=== What needs to be done ===
Edit the records from the start through the line that contains "ବୈଦେଶ୍ୱରଙ୍କ", replacing every "Example" with "Entry" and keeping everything else the same.

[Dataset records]

- - - - - - -

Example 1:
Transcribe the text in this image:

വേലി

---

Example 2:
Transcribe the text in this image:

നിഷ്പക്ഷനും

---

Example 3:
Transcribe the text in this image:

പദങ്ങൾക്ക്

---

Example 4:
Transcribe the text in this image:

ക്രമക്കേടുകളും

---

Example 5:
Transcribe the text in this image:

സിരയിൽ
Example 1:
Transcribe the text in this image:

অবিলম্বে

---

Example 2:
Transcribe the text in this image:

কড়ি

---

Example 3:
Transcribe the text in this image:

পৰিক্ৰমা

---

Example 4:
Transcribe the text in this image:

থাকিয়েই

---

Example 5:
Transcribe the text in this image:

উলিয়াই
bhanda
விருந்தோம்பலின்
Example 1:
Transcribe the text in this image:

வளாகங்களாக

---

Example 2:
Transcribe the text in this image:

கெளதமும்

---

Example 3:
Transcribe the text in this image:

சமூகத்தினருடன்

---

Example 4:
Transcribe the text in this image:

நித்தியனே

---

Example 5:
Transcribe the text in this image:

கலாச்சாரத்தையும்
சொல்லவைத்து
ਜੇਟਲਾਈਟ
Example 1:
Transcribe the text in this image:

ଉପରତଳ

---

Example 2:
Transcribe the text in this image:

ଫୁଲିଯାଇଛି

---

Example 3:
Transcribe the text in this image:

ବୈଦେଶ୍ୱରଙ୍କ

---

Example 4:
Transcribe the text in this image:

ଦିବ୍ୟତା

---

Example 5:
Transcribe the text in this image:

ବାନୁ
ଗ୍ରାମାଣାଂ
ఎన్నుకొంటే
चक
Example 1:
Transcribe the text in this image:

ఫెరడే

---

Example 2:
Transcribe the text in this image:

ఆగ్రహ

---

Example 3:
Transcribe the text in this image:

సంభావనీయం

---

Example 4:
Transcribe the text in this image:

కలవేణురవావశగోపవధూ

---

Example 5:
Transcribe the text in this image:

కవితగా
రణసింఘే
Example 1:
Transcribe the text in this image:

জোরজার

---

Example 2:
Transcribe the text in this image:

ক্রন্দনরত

- - - - - - -

=== Final result ===
Entry 1:
Transcribe the text in this image:

വേലി

---

Entry 2:
Transcribe the text in this image:

നിഷ്പക്ഷനും

---

Entry 3:
Transcribe the text in this image:

പദങ്ങൾക്ക്

---

Entry 4:
Transcribe the text in this image:

ക്രമക്കേടുകളും

---

Entry 5:
Transcribe the text in this image:

സിരയിൽ
Entry 1:
Transcribe the text in this image:

অবিলম্বে

---

Entry 2:
Transcribe the text in this image:

কড়ি

---

Entry 3:
Transcribe the text in this image:

পৰিক্ৰমা

---

Entry 4:
Transcribe the text in this image:

থাকিয়েই

---

Entry 5:
Transcribe the text in this image:

উলিয়াই
bhanda
விருந்தோம்பலின்
Entry 1:
Transcribe the text in this image:

வளாகங்களாக

---

Entry 2:
Transcribe the text in this image:

கெளதமும்

---

Entry 3:
Transcribe the text in this image:

சமூகத்தினருடன்

---

Entry 4:
Transcribe the text in this image:

நித்தியனே

---

Entry 5:
Transcribe the text in this image:

கலாச்சாரத்தையும்
சொல்லவைத்து
ਜੇਟਲਾਈਟ
Entry 1:
Transcribe the text in this image:

ଉପରତଳ

---

Entry 2:
Transcribe the text in this image:

ଫୁଲିଯାଇଛି

---

Entry 3:
Transcribe the text in this image:

ବୈଦେଶ୍ୱରଙ୍କ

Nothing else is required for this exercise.